Vishal-First do asset allocation properly. For both goals debt and equity must be in ratio of 30:70. Check whether the products you are investing are matching this asset allocation. Also, whether they are liquid enough to use when you reach 15 years or 20 years. Can you answer me?
Yes, you are right, i need same kind of allocation and liquid.
so please suggest me these kind of good product name.
Vishal-For equity, you can refer my blog post "Top 10 Best SIP Mutual Funds to invest in India in 2016". For debt, you can use PPF.
Dear Basu Ji, your website is awesome! Got to learn so many things from here. Can I ask one question-
I've salary income in private MNC have form 16, ad-sense income, FD interest income, and little savings a/c income. I've sold some old used items on ebay, and got some income from it reflected in my bank a/c. And did some online tuition, fees sent to my savings a/c online.
My question is which ITR file should I use to claim return?
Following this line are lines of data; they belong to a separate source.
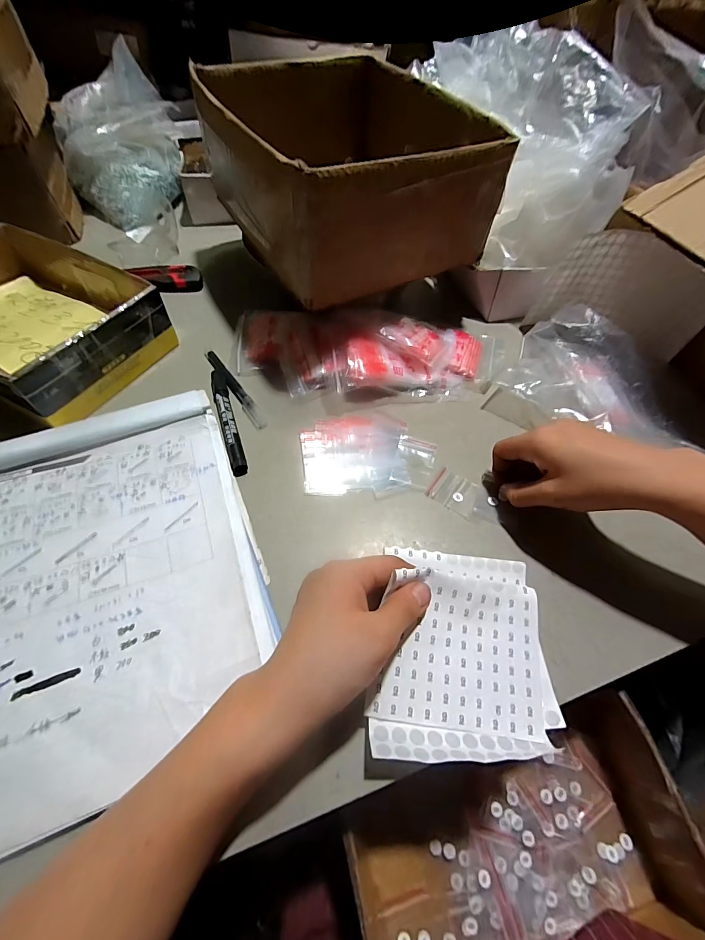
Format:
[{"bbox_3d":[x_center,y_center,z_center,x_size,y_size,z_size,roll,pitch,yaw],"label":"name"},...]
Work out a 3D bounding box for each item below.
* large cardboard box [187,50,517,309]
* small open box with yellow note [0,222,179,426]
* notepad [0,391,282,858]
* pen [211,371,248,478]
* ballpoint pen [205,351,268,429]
[{"bbox_3d":[-0.013,-0.356,0.443,0.255,0.118,0.303,-23,61,-17],"label":"large cardboard box"},{"bbox_3d":[-0.360,-0.176,0.419,0.255,0.065,0.179,27,59,12],"label":"small open box with yellow note"},{"bbox_3d":[-0.194,0.075,0.299,0.220,0.014,0.300,-15,60,-14],"label":"notepad"},{"bbox_3d":[-0.133,-0.057,0.397,0.017,0.010,0.146,-14,60,-13],"label":"pen"},{"bbox_3d":[-0.136,-0.095,0.429,0.015,0.008,0.133,-31,65,-22],"label":"ballpoint pen"}]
I've not submitted 15G/H form.
Deepak-Refer my latest post for the same "Income Tax Return filing forms for AY 2016-17 (FY 2015-16)-Which form to use?".
When parents become dependent, can I claim their insurance premium amount to under my 80 c?
Siva-Premium paid towards self, spouse or kids (Kids may be minor, major, married, unmarried, dependent or independent) will be allowed for deduction under Sec.80C. You can't claim on parent's insurance premium.
thank you for your clarification on my doubt sir.
Hi Basunivesh,
I am an NRI citizen. I am holding resident savings account in India and not yet converted the account to NRO. The interest earned in this domestic fixed deposits are TDS at 10% . The total income earned in India is less than 1 lakh through bank fixed deposit interest. Also please note that this is the only income I earn in India.
Can I claim the refund while filing the tax returns? Please advise.
Prasanna-The first wrong you did is holding savings account. Second wrong you are planning to do is to claim the amount while your status is NRI.
Thanks Basu for your reply. Lets say If I hold NRO account then Am I eligible to apply refund the TDS?
Prasanna-Yes, if your tax liability is less than the TDS rate.